One of the best stories of early Hollywood has gotten a new lease on life.

Steve Barancik, who scripted John Dahl’s hit “The Last Seduction,” has been hired to rewrite a story that Barry Levinson has long wanted to direct called “Unholy City.”

It’s the true story of a wave of corruption in Hollywood during the 1930s that was uncovered by restaurateur Clifford Clinton, owner of the popular Clifton’s cafeterias chain, where the motto during the Depression was “Eat what you want, pay what you feel like.” The scandal led to Mayor Frank Shore being ousted from office.

Barancik’s deal was made by agent Brad Gross. The film’s being produced by Mark Johnson and Gail Mutrux and supervised by TriStar’s Kevin Misher.

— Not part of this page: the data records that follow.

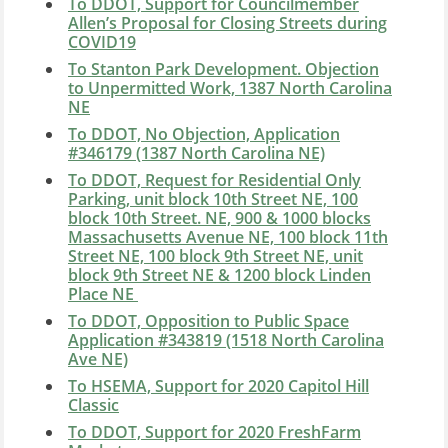
To DDOT, Support for Councilmember
Allen’s Proposal for Closing Streets during
COVID19
To Stanton Park Development. Objection
to Unpermitted Work, 1387 North Carolina
NE
To DDOT, No Objection, Application
#346179 (1387 North Carolina NE)
To DDOT, Request for Residential Only
Parking, unit block 10th Street NE, 100
block 10th Street. NE, 900 & 1000 blocks
Massachusetts Avenue NE, 100 block 11th
Street NE, 100 block 9th Street NE, unit
block 9th Street NE & 1200 block Linden
Place NE
To DDOT, Opposition to Public Space
Application
#343819 (1518 North Carolina
Ave NE)
To HSEMA, Support for 2020 Capitol Hill
Classic
To DDOT, Support for 2020 FreshFarm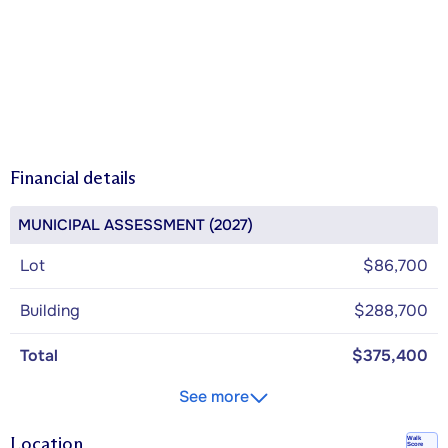
Financial details
MUNICIPAL ASSESSMENT (2027)
Lot
$86,700
Building
$288,700
Total
$375,400
See more
Location
Walk
Score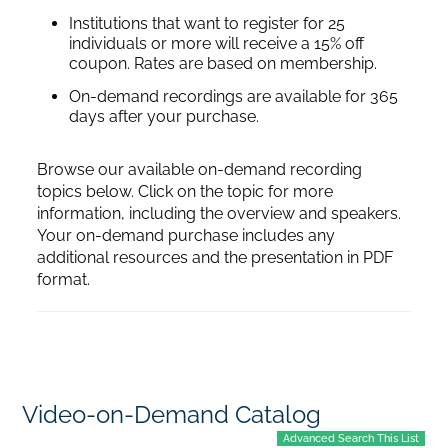
Institutions that want to register for 25
individuals or more will receive a 15% off
coupon. Rates are based on membership.
On-demand recordings are available for 365
days after your purchase.
Browse our available on-demand recording
topics below. Click on the topic for more
information, including the overview and speakers.
Your on-demand purchase includes any
additional resources and the presentation in PDF
format.
Video-on-Demand Catalog
Advanced Search This List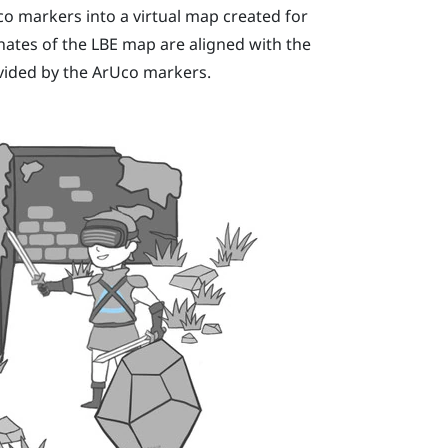
co
markers into a virtual map created for
inates of the
LBE
map are aligned with the
ovided by the
ArUco
markers.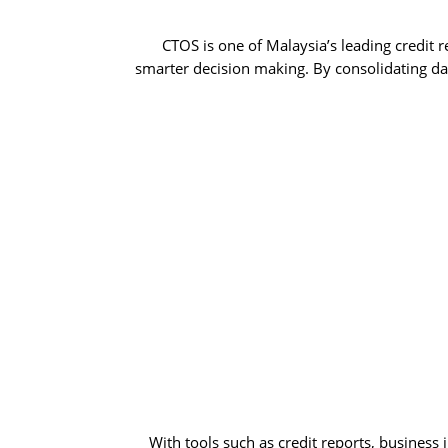
CTOS is one of Malaysia’s leading credit 
smarter decision making. By consolidating dat
With tools such as credit reports, business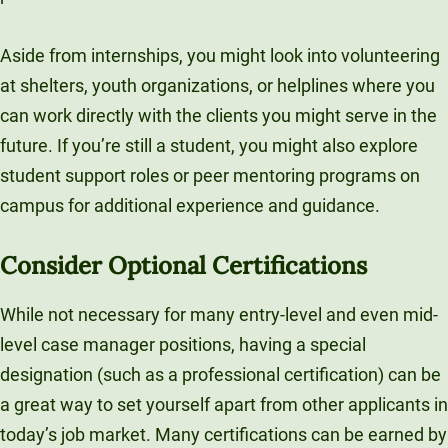
Aside from internships, you might look into volunteering
at shelters, youth organizations, or helplines where you
can work directly with the clients you might serve in the
future. If you’re still a student, you might also explore
student support roles or peer mentoring programs on
campus for additional experience and guidance.
Consider Optional Certifications
While not necessary for many entry-level and even mid-
level case manager positions, having a special
designation (such as a professional certification) can be
a great way to set yourself apart from other applicants in
today’s job market. Many certifications can be earned by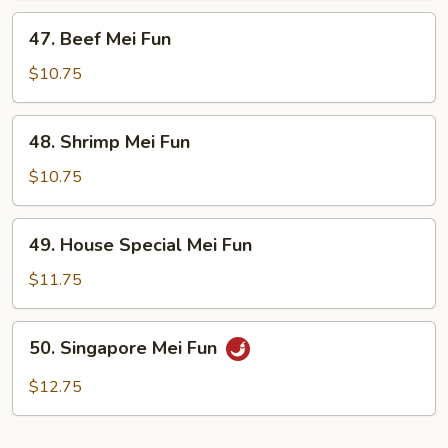
47.
47. Beef Mei Fun
Beef
Mei
$10.75
Fun
48.
48. Shrimp Mei Fun
Shrimp
Mei
$10.75
Fun
49.
49. House Special Mei Fun
House
Special
$11.75
Mei
Fun
50.
50. Singapore Mei Fun
Singapore
Mei
$12.75
Fun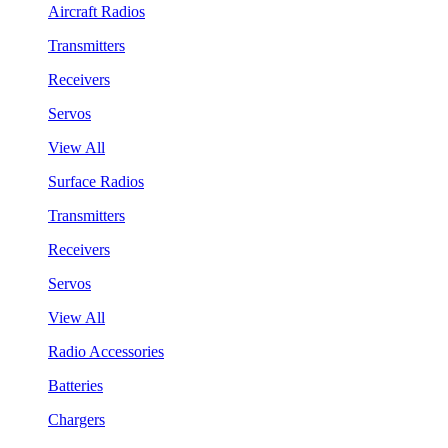
Aircraft Radios
Transmitters
Receivers
Servos
View All
Surface Radios
Transmitters
Receivers
Servos
View All
Radio Accessories
Batteries
Chargers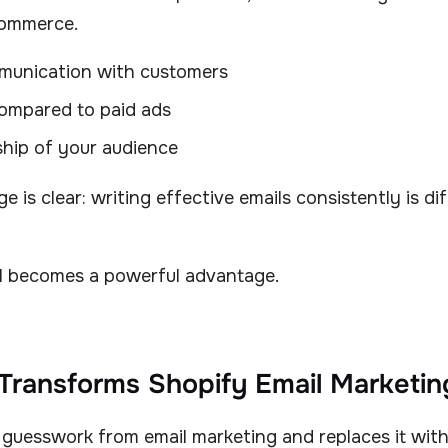
Commerce.
munication with customers
ompared to paid ads
ship of your audience
e is clear: writing effective emails consistently is di
AI becomes a powerful advantage.
Transforms Shopify Email Marketin
 guesswork from email marketing and replaces it with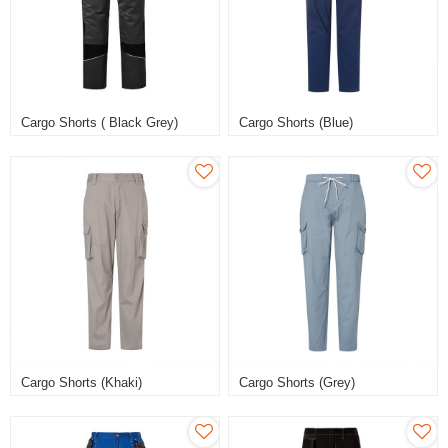
Cargo Shorts ( Black Grey)
Cargo Shorts (Blue)
Cargo Shorts (Khaki)
Cargo Shorts (Grey)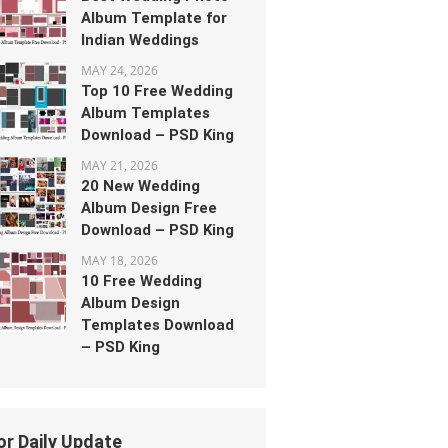
Album Template for
Indian Weddings
MAY 24, 2026
Top 10 Free Wedding
Album Templates
Download – PSD King
MAY 21, 2026
20 New Wedding
Album Design Free
Download – PSD King
MAY 18, 2026
10 Free Wedding
Album Design
Templates Download
– PSD King
or Daily Update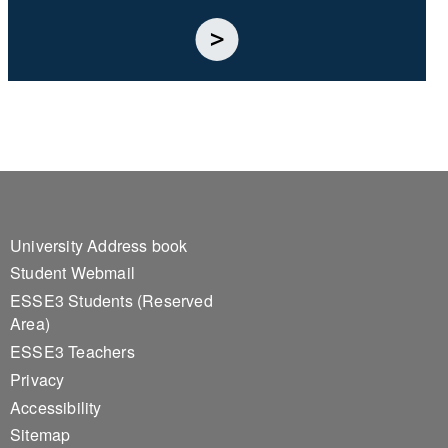
Footer 1
University Address book
Student Webmail
ESSE3 Students (Reserved
Area)
ESSE3 Teachers
Privacy
Accessibility
Sitemap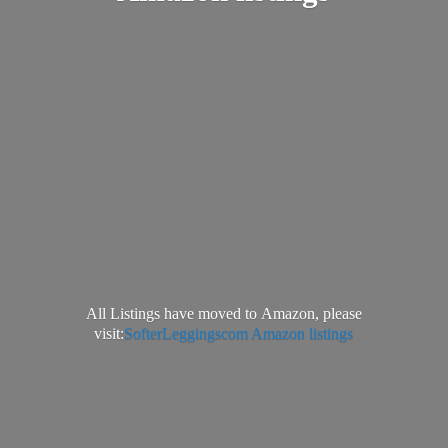
All Listings have moved to Amazon, please
visit:
SofterLeggingscom Amazon listings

According to Mutrux, the film will center around Clinton, a puritanical reformist, and his relationship with a grizzled private detective named Harry Raymond, who was hired to investigate corruption. “Clinton, who came from a missionary background, was shocked to find widespread prostitution and gambling in Los Angeles, and soon he started a radio show, urging listeners that the whore-houses should be closed,” says Mutrux.

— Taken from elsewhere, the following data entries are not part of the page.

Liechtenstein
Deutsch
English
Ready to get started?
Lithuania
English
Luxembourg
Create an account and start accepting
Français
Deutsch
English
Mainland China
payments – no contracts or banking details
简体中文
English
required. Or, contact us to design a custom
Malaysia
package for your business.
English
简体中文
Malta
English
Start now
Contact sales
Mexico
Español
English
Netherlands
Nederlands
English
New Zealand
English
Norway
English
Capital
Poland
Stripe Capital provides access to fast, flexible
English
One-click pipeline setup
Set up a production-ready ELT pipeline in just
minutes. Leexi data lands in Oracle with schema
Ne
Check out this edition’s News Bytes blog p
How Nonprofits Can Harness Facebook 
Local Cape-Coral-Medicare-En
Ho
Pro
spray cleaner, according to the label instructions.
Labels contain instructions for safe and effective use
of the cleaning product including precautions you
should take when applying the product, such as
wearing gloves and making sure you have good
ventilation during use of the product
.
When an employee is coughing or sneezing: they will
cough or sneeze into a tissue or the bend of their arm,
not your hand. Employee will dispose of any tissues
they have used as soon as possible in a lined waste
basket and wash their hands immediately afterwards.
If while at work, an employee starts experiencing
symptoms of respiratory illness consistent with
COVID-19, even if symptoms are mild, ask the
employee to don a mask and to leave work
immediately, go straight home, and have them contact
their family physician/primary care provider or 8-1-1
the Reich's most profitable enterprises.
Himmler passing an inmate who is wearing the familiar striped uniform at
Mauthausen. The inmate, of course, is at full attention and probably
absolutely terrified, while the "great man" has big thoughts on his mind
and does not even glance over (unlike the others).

The case took a dramatic turn when Raymond was killed in a car explosion. Soon the mayor’s brother was implicated in the scandal. The murder was apparently authorized by City Hall and carried out by the intelligence squad of the Los Angeles Police Dept., Mutrux says.

Levinson would still like to direct the film, but it hasn’t been an easy adaptation, as both William Goldman and Pete Dexter have already turned in script drafts.